5 Tools Anyone Doing Local SEO Should Be Using

founded RicketyRoo on being honest and as transparent as possible with clients. I’ve learned that the more and more we are honest and open with clients, the more and more they trust us to do the work we do.

There is no “secret sauce” or “proprietarydidgeridoo when it comes to ranking in local. Sure, at times I wonder in disgust (see pic >) looking at blasphemous backlink profiles and craptastic NAPs, wondering why oh why are these jack-holes ranking.

As the case for most (not all), a clean NAP profile, and a good, “natural” looking backlink profile will give you the rankings you desire.

Here are 5 tools that we use to help clients in the local SEO game:

**Disclaimer: I’m not affiliated with any of these companies outside of using their services. 

moz-local

Citations matter. In the US, there are 5 top data aggregators that have a lot of trust with Google, and feed citation info to other third party directories. They are Infogroup, Localeze, Acxiom, Factual, and Foursquare. For $89/year per listing, Moz Local will establish a consistent business listing in all five of these aggregators. 

Besides taking care of these top 5, Moz Local also has Best of the Web and Superpages included.

Getting started is a cinch. Moz Local will also help you squander duplicate or inaccurate listings on these directories as well. Most can be taken care of with a click of a button.

bright-local and/or whitespark

Both BrightLocal and Whitespark have similar products, but they do have differences. If you’re solely looking to get citation info, find potential citations, and look up your competition’s citations, I prefer Whitespark.

BrightLocal has a similar tool for citations, I just find that the Whitespark tool to be a bit more accurate. 

BrightLocal has some pretty cool features as well. Including Rank Tracker, which is pretty accurate compared to manual reviews we have done in-house. 

Screaming-Frog-Logo

Hands down the best tool available that is completely free. Screaming Frog’s SEO Spyder allows you to quickly crawl, analyze, and audit technical onsite SEO metrics. 

You can export title tags, meta descriptions, page headings to excel, and view broken links as well.

The best guide to screaming frog ever: http://www.seerinteractive.com/blog/screaming-frog-guide/

google-alerts

Probably one of the easiest ways to get great links is through Google Alerts. Set up an alert for the business name, with the alert set to notify as it happens and include all results. 
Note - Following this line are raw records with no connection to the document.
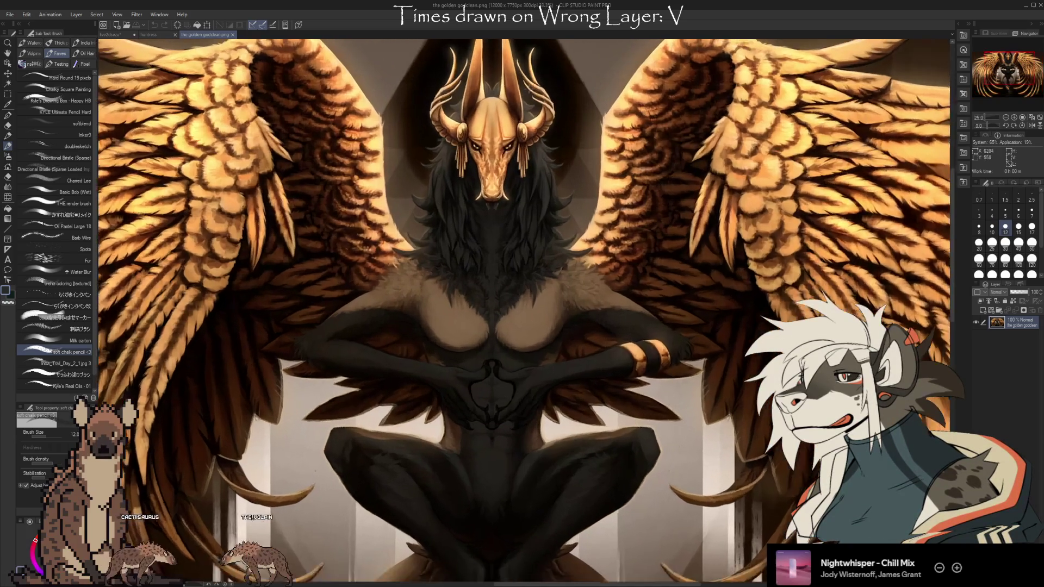
scroll(556, 69, up, 1)
scroll(494, 93, up, 1)
scroll(489, 108, up, 1)
scroll(484, 136, up, 1)
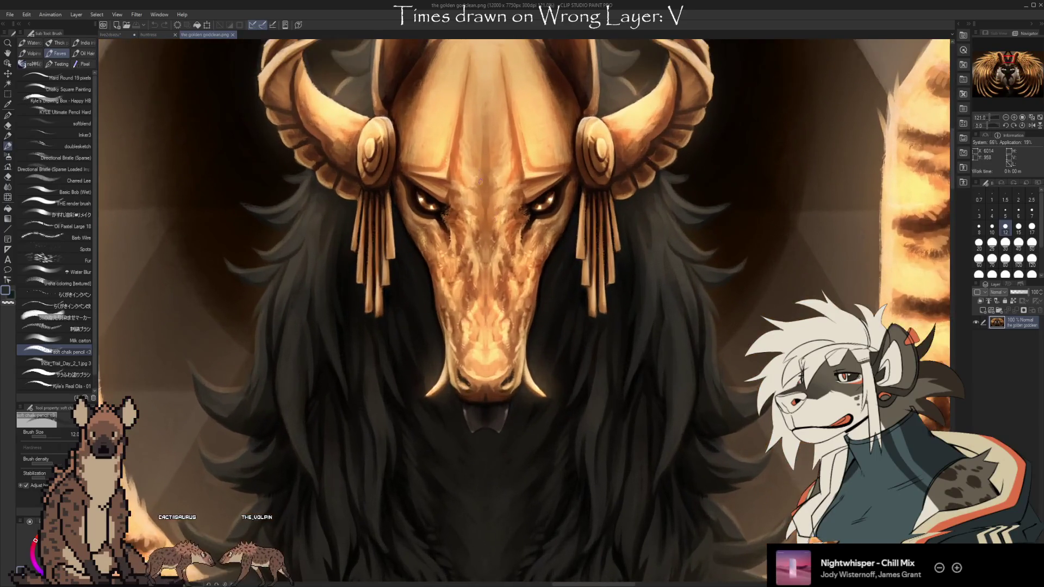
scroll(478, 157, up, 2)
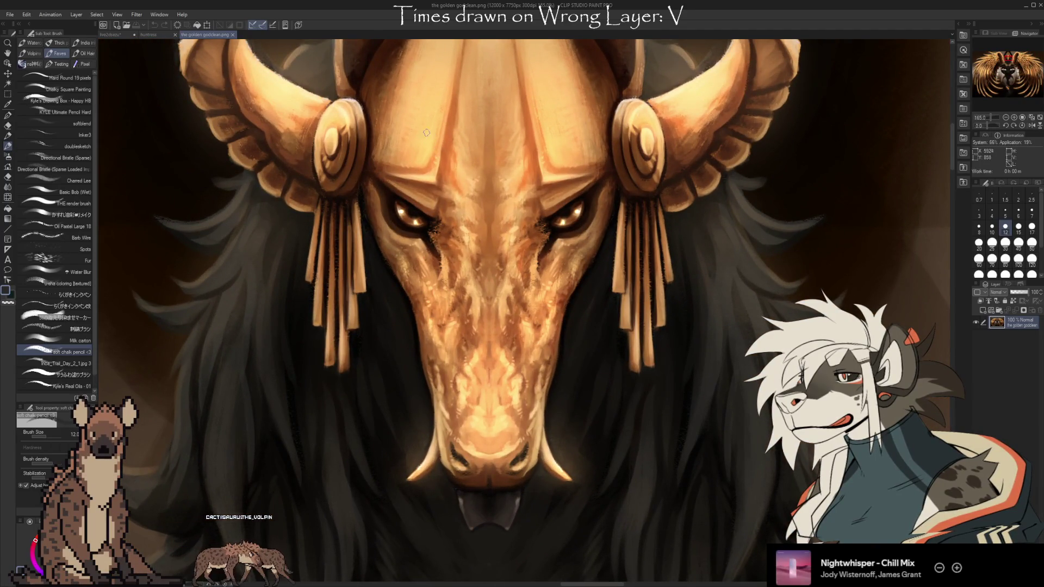
scroll(436, 165, down, 3)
Small, authoritative editorial websites run stories about local businesses all the time, yet they rarely link to the business the article is about.
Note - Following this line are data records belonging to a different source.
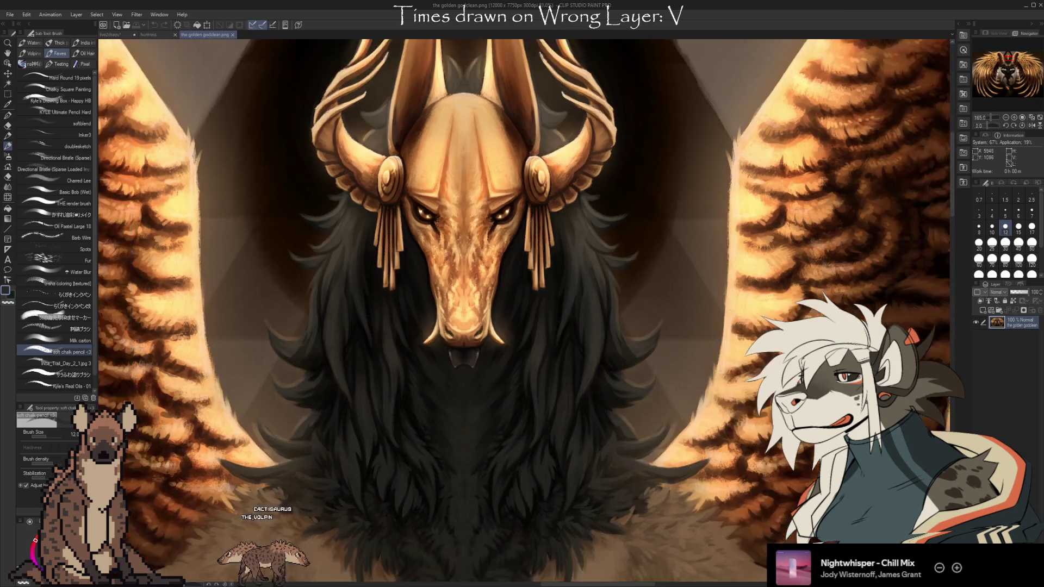
scroll(465, 302, down, 1)
scroll(465, 302, down, 1)
scroll(519, 244, down, 1)
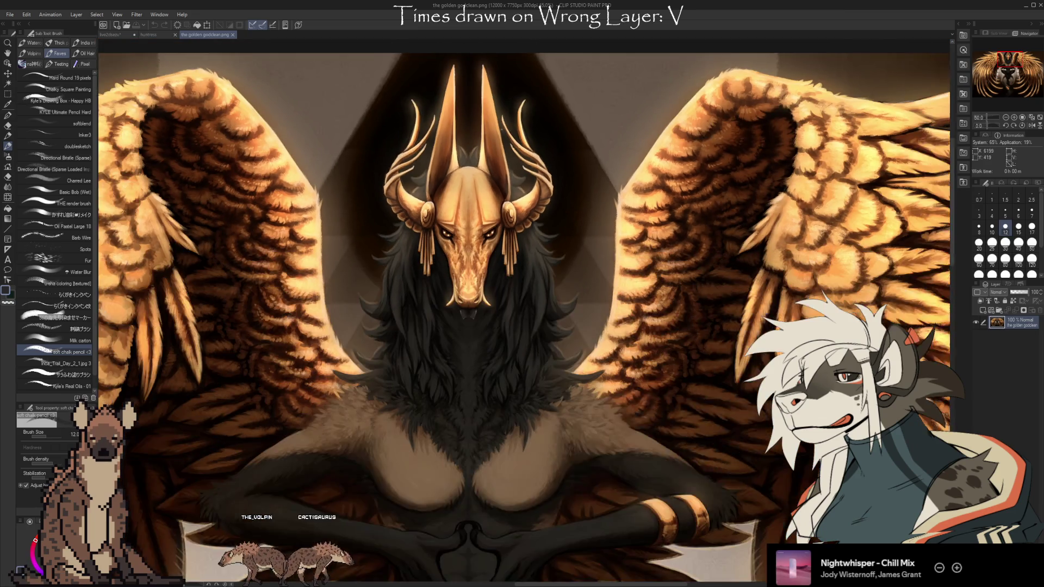
scroll(503, 206, down, 1)
scroll(479, 152, down, 1)
scroll(453, 97, down, 1)
scroll(453, 97, down, 1)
They don’t do this to not link to the website, just a minor oversight. Prepare a simple outreach email and ask kindly for a link to the website, and if they could also include the business NAP info that would be great too. 

If you can get the link and an unstructured citation from a locally authoritative website, that’s a double whammy of local SEO goodness.

ahrefs

Every local SEO needs a good backlink tool in his/her utility belt. Ahrefs has been my weapon of choice, but Moz’s Open Site Explorer and Majestic SEO have great tools as well. 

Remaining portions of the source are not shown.